Top of Source material

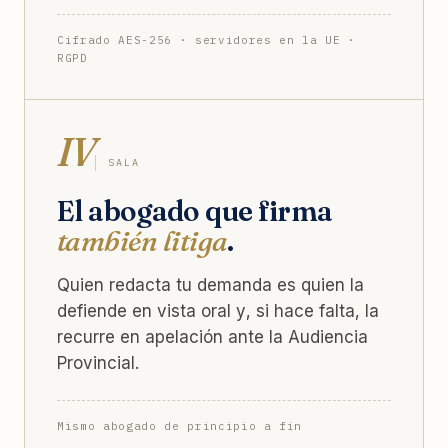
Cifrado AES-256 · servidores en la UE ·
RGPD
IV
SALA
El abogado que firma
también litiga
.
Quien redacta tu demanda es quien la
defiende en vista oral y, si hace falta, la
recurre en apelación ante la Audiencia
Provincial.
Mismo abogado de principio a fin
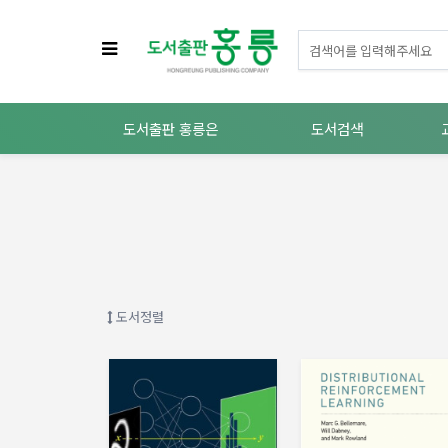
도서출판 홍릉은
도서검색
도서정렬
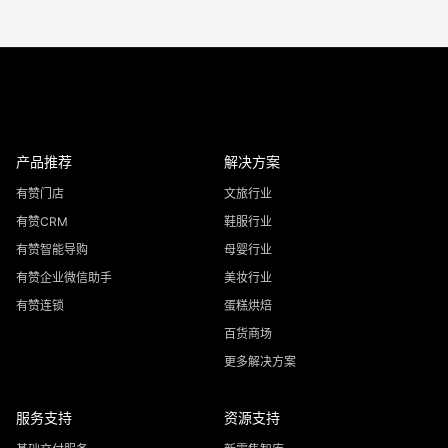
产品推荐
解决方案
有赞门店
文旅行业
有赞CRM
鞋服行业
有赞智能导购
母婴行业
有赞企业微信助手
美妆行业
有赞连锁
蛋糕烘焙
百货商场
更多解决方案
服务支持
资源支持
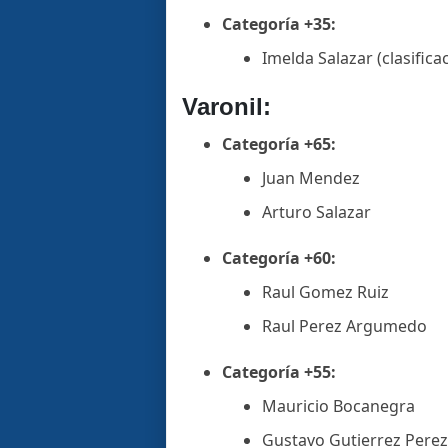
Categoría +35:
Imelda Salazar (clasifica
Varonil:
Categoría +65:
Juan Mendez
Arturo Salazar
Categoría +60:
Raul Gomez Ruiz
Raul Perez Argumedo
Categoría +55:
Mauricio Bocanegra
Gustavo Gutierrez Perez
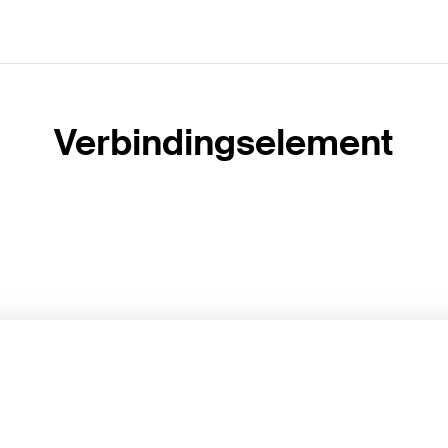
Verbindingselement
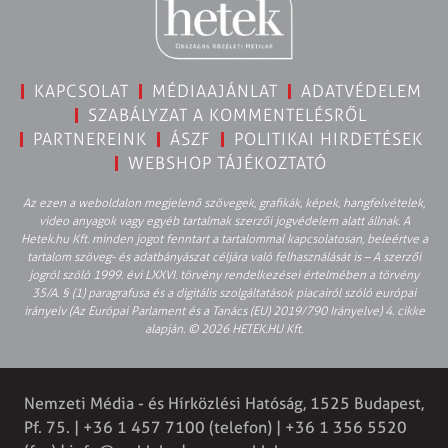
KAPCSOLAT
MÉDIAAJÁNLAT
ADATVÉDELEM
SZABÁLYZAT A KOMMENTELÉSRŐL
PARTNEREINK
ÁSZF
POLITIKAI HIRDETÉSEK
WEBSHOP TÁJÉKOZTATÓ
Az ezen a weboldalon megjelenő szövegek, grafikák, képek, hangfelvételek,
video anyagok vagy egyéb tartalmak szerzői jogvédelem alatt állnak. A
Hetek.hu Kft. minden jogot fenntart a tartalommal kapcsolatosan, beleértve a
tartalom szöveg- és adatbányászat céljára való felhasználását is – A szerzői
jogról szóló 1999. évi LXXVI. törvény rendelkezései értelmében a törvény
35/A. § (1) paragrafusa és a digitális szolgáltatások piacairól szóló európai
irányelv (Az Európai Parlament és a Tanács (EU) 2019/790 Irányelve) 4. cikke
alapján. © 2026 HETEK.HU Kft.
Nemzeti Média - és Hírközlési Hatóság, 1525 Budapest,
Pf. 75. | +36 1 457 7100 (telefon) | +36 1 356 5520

Bottom of Source material

Exercise brief
Report, verbatim, each line in the data above that contains the string "Categoría".

Response to this exercise
Categoría +35:
Categoría +65:
Categoría +60:
Categoría +55:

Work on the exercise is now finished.